Description of the task = Write out each nonblank line of the rows below as one string in a JSON list, and leave out the picture lines.

Provided material =
*** Begin section ***

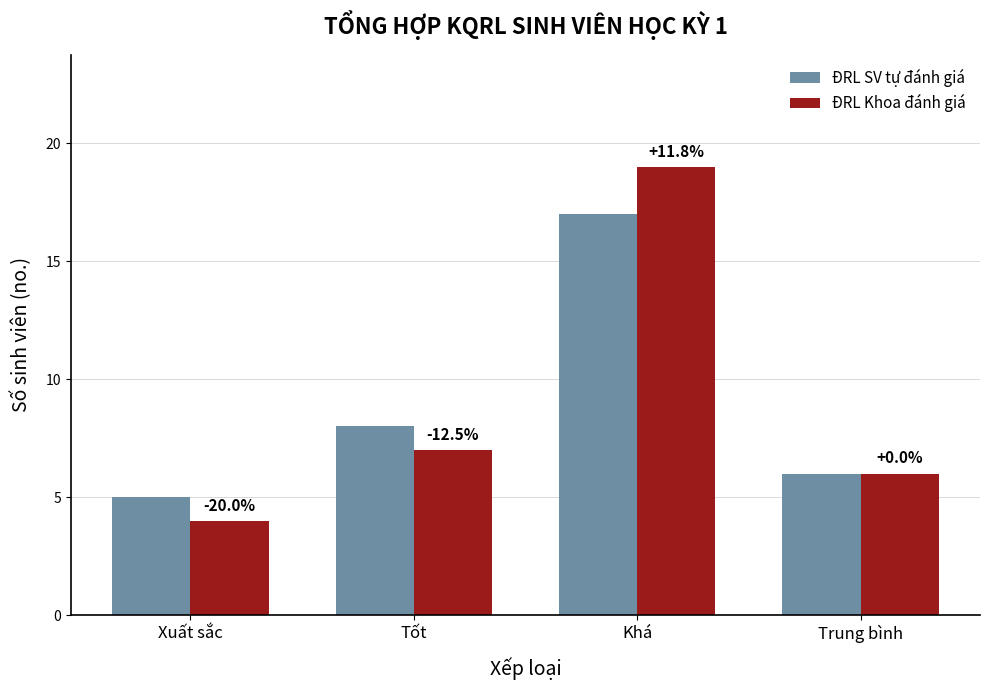

What are all the series names shown in the legend?

ĐRL SV tự đánh giá, ĐRL Khoa đánh giá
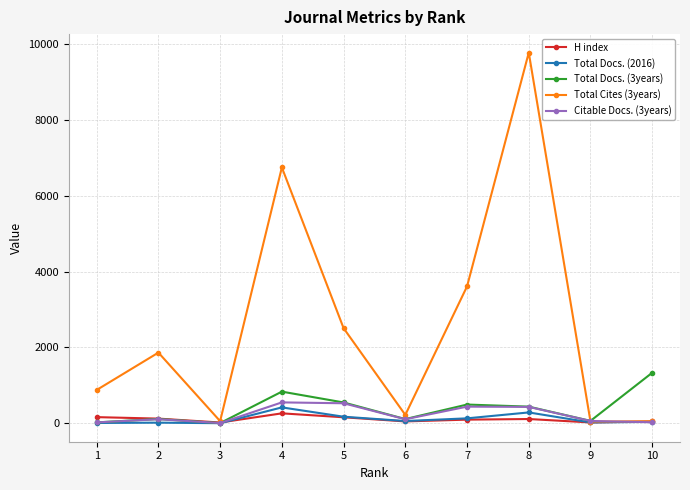

How many data points in Total Cites (3years) are less than 1863?

5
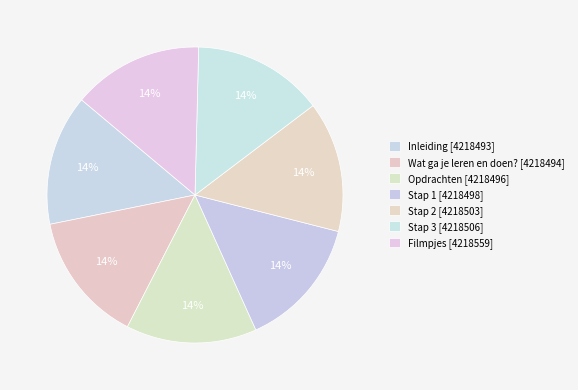

Between Stap 1 and Stap 2, which is larger?

Stap 2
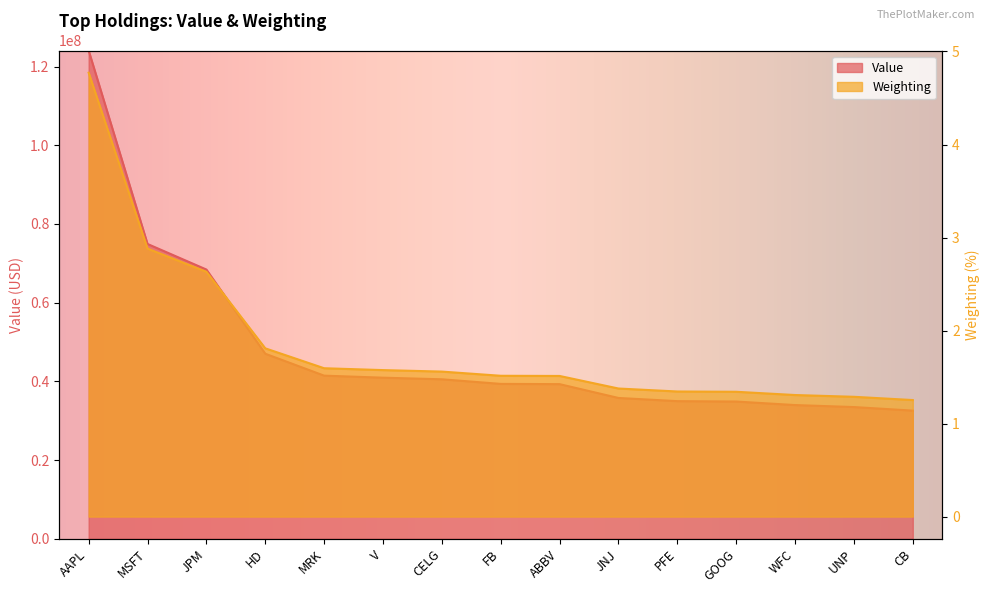

Reading left to right, what are all the values shown in this chart?

Value: AAPL=124088000.0	MSFT=74924000.0	JPM=68428000.0	HD=47034000.0	MRK=41464000.0	V=40946000.0	CELG=40538000.0	FB=39367000.0	ABBV=39306000.0	JNJ=35793000.0	PFE=34984000.0	GOOG=34886000.0	WFC=33988000.0	UNP=33482000.0	CB=32574000.0
Weighting: AAPL=4.8	MSFT=2.9	JPM=2.6	HD=1.8	MRK=1.6	V=1.6	CELG=1.6	FB=1.5	ABBV=1.5	JNJ=1.4	PFE=1.3	GOOG=1.3	WFC=1.3	UNP=1.3	CB=1.3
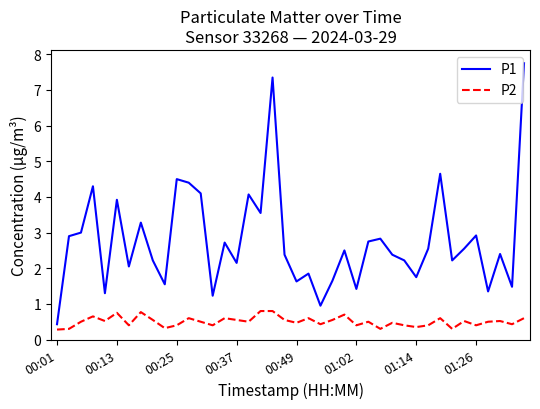

What is the difference between the maximum and minimum values in the P2 series?

0.5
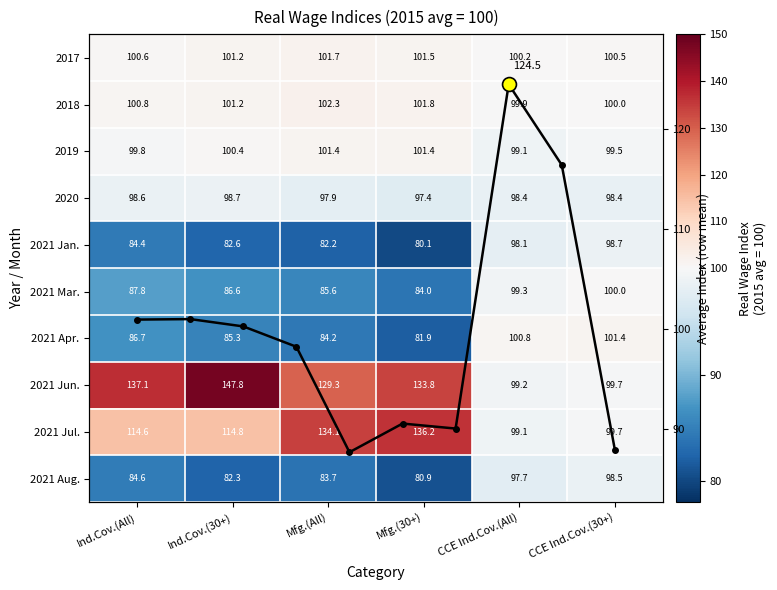

Count the number of categories in the chart.

6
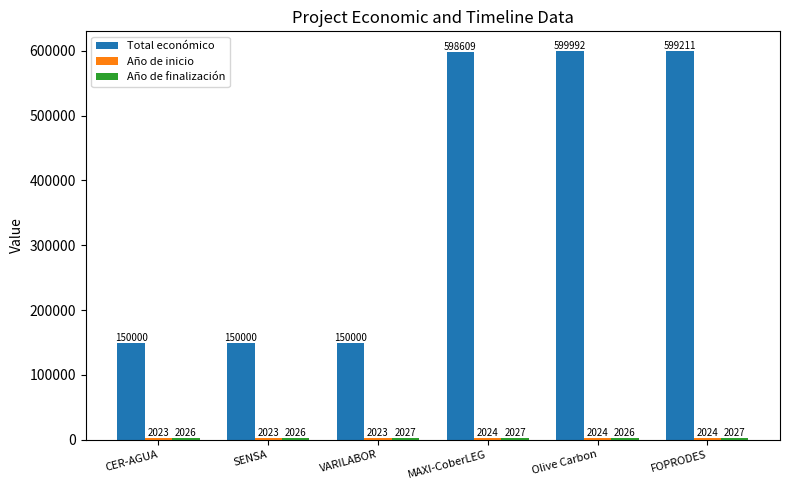

Does the chart contain any negative values?

No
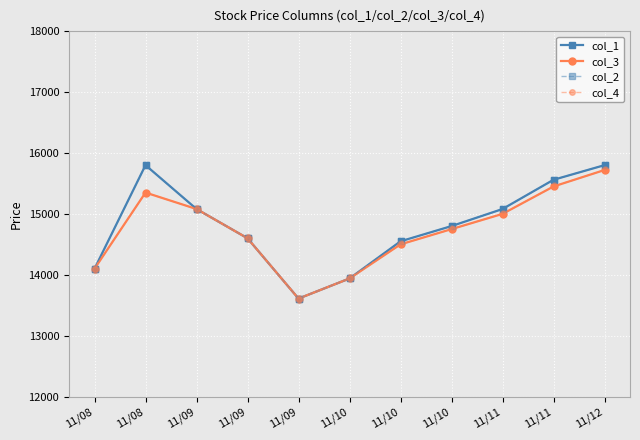

True or false: col_2 has a value of 24131 at 11/09.

False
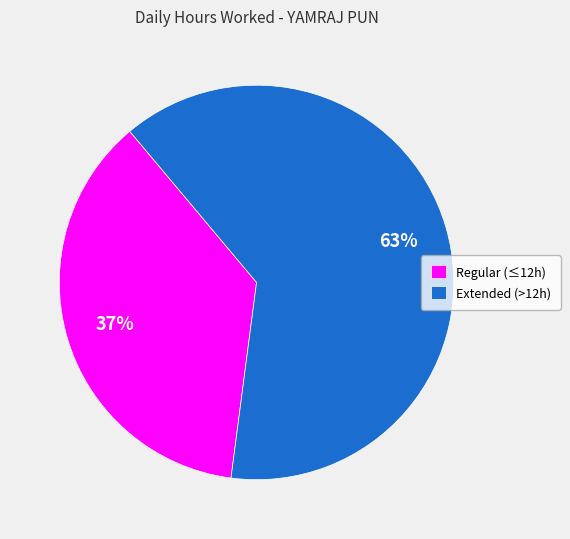

Which slice is the largest?

Extended (>12h)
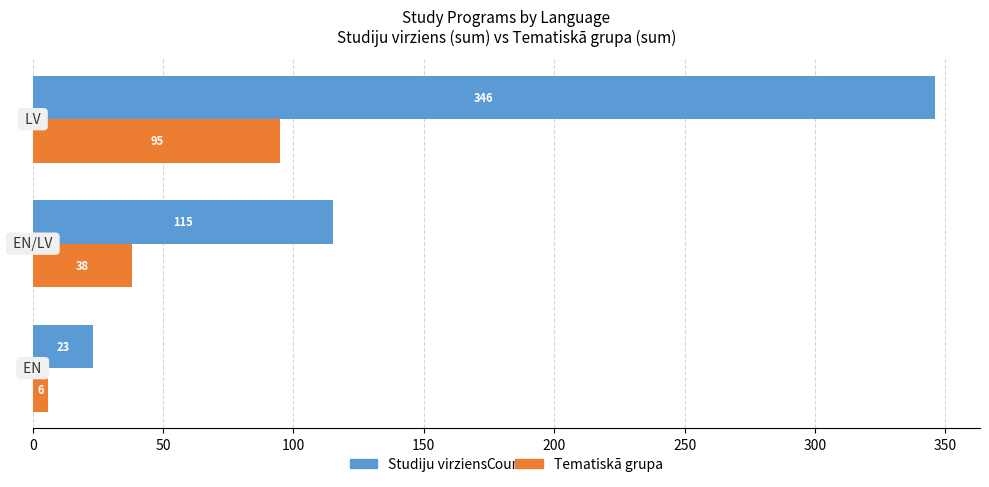

Rank the series by their average value, from highest to lowest.

Studiju virziens, Tematiskā grupa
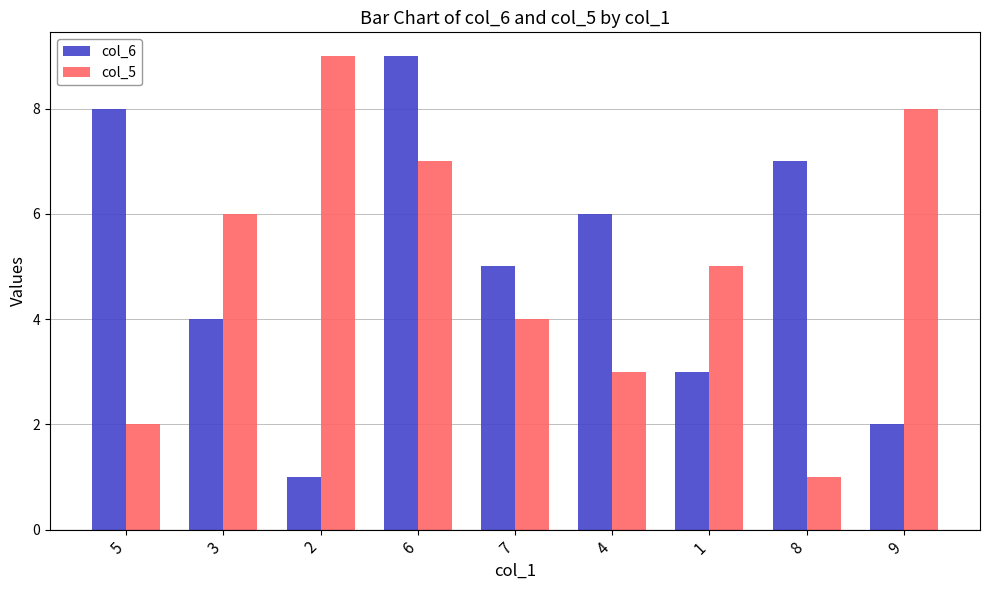

What is the label of the 9th bar from the right?

5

*** End section ***

Response area =
[
  "What are all the series names shown in the legend?",
  "ĐRL SV tự đánh giá, ĐRL Khoa đánh giá",
  "How many data points in Total Cites (3years) are less than 1863?",
  "5",
  "Between Stap 1 and Stap 2, which is larger?",
  "Stap 2",
  "Reading left to right, what are all the values shown in this chart?",
  "Value: AAPL=124088000.0\tMSFT=74924000.0\tJPM=68428000.0\tHD=47034000.0\tMRK=41464000.0\tV=40946000.0\tCELG=40538000.0\tFB=39367000.0\tABBV=39306000.0\tJNJ=35793000.0\tPFE=34984000.0\tGOOG=34886000.0\tWFC=33988000.0\tUNP=33482000.0\tCB=32574000.0",
  "Weighting: AAPL=4.8\tMSFT=2.9\tJPM=2.6\tHD=1.8\tMRK=1.6\tV=1.6\tCELG=1.6\tFB=1.5\tABBV=1.5\tJNJ=1.4\tPFE=1.3\tGOOG=1.3\tWFC=1.3\tUNP=1.3\tCB=1.3",
  "What is the difference between the maximum and minimum values in the P2 series?",
  "0.5",
  "Count the number of categories in the chart.",
  "6",
  "Does the chart contain any negative values?",
  "No",
  "True or false: col_2 has a value of 24131 at 11/09.",
  "False",
  "Which slice is the largest?",
  "Extended (>12h)",
  "Rank the series by their average value, from highest to lowest.",
  "Studiju virziens, Tematiskā grupa",
  "What is the label of the 9th bar from the right?",
  "5"
]